第93話「肉弾の距離 — 」
昭和20年(1945年)4月1日午後 沖縄本島・西岸第一線トーチカ突入戦
「突入準備ッ!!」
アンダーソン大尉の怒声が轟いた。
白い粉状の霧が漂う中、突入班は遮蔽物を乗り越えて突進していく。
トーチカ正面の射撃窓からは、なおも九七式重機が低く唸りを上げ、銃火が交錯していた。
「グレネード投入ッ!」
マッケンジー伍長が素早くピンを引き抜き、M15手榴弾を狭間へ滑り込ませる。
カラン…カラン…
突入班が身を伏せる中、数秒後──
ポフッ──ブシュー……
轟音はなく、代わりに微細な白い粉末が噴き出した。
白い粒子が煙幕のように広がり、何故か淡い甘い香りが漂い始める。
「スモーク確認、突入ッ!!」
アンダーソン大尉が叫ぶと同時に、突入班が一斉にトーチカ内へなだれ込んだ。
トーチカ内部 — 視界悪化
内部は既に白い霧に包まれていた。
踏み込む足元で砕けたゼリービーンズや粉砂糖が散乱している。
「敵──正面ッ!!」
わずか十数メートル先、銃剣を構えた日本兵たちが無言で立ち並んでいた。
迷彩服の中からギラリと光る銃剣が突き出される。
「撃てッ! 撃てェ!!」
突入班のライフルが一斉に火を吹いた。
ダダダダダダッ!!
M1ガーランドの弾丸が日本兵の胸部・腹部に次々と命中──
だがその度に硬質なカチンという異音が響き、弾丸は小さく弾けて床に転がっていく。
床にはカラフルな何かが散乱し、跳ね回っていた。
「……倒れない……!?」
「命中してるぞ!?」
敵は撃たれた瞬間、確かに怯みを見せる。
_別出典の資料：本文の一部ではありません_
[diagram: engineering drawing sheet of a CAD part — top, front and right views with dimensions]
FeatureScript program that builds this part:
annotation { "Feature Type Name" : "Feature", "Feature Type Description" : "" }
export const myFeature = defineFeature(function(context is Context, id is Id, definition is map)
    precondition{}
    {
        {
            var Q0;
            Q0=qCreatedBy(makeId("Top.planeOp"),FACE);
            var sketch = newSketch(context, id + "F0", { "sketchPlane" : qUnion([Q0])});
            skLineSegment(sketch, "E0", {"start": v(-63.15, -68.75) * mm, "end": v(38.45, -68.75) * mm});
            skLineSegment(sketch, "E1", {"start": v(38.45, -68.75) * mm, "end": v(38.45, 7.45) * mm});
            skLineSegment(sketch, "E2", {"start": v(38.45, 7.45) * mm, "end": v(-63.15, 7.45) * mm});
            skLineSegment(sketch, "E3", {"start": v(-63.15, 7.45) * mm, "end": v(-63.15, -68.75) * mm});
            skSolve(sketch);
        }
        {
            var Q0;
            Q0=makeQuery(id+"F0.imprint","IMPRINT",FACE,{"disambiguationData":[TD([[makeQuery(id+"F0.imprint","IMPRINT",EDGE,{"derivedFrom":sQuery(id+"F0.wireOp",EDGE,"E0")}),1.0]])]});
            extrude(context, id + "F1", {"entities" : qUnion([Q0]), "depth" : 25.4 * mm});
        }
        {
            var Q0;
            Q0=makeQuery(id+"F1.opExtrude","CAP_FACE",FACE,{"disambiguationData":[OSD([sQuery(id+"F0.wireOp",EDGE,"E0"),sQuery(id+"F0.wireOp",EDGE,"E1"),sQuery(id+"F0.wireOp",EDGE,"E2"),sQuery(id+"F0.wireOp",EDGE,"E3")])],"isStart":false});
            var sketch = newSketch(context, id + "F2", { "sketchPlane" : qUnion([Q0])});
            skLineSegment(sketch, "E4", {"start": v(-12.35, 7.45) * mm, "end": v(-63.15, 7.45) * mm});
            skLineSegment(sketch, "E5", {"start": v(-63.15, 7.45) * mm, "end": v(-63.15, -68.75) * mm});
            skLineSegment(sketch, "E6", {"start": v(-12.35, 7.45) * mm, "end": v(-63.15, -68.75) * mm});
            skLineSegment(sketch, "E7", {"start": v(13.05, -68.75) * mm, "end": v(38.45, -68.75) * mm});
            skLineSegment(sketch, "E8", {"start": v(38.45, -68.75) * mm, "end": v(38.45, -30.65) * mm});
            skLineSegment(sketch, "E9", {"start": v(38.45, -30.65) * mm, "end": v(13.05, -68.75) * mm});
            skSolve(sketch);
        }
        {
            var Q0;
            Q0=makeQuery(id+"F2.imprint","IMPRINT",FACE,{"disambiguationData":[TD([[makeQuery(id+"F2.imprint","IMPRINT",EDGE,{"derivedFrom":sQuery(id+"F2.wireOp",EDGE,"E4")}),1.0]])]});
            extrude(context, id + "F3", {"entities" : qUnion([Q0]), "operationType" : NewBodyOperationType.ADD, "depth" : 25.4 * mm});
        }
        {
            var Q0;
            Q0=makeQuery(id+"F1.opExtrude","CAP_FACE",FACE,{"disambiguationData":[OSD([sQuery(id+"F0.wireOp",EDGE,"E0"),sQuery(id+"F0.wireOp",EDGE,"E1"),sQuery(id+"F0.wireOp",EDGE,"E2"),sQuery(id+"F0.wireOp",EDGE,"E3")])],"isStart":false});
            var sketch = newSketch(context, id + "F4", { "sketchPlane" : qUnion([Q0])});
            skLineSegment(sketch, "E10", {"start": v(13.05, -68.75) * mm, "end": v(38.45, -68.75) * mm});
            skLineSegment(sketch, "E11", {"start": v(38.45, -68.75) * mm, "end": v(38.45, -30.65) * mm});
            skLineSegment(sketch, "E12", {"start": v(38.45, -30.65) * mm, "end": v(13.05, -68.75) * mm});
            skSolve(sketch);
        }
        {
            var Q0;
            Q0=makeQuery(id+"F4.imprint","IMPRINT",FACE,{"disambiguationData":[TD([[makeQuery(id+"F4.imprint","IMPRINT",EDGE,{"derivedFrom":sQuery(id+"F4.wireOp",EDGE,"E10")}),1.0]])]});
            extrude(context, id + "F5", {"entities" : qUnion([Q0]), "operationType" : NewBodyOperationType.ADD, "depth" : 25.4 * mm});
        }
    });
しかし、一歩も後退せず、むしろ静かに歩を進めてくる。
まるで無敵の歩兵が次々と前進してくるようだった。
「クソッ……下がれ!下がって体勢を整えろ!!」
アンダーソン大尉が叫ぶ。
だが日本兵たちは既に至近距離まで接近してきていた。
「ベネットがやられた!」
前方の兵士が日本兵の銃剣に貫かれて崩れ落ちる。
血飛沫と叫び声が交錯する。
後方の海兵が慌てて拳銃を抜き、日本兵の背中へ超至近距離から発砲した。
パン! パン! パン!
だが──
弾丸は背中に命中するも、柔らかな衝撃音と共に粉砕され、またも地面へと飛散した。
「バカな……ッ!!」
その日本兵も、撃たれたことは理解しているのか、ゆっくりと振り返り、拳銃を持つ米兵に銃剣を向ける。
「下がれ!!」
アンダーソン大尉は即座に銃床で日本兵の側頭部を殴打。
日本兵はよろめきつつゆっくりと崩れ落ちた。
「殴れ!!殴り倒せ!!!」
突入班は次々に銃床を振り回し、殴打戦が始まった。
ガシャンッ! ガン! ドンッ!!
銃剣が突き刺さり、銃床が唸りを上げ、殴打と血と悲鳴が入り乱れる。
「銃は効かない!!全員着剣!!」
「殴れ、 銃床だ!!」
白い粉が舞い散る中空間、
血と喧騒の中立ち込める甘い匂いに誰しもが言い知れぬ恐怖を味わいながら、極限の肉弾戦が始まっていた──。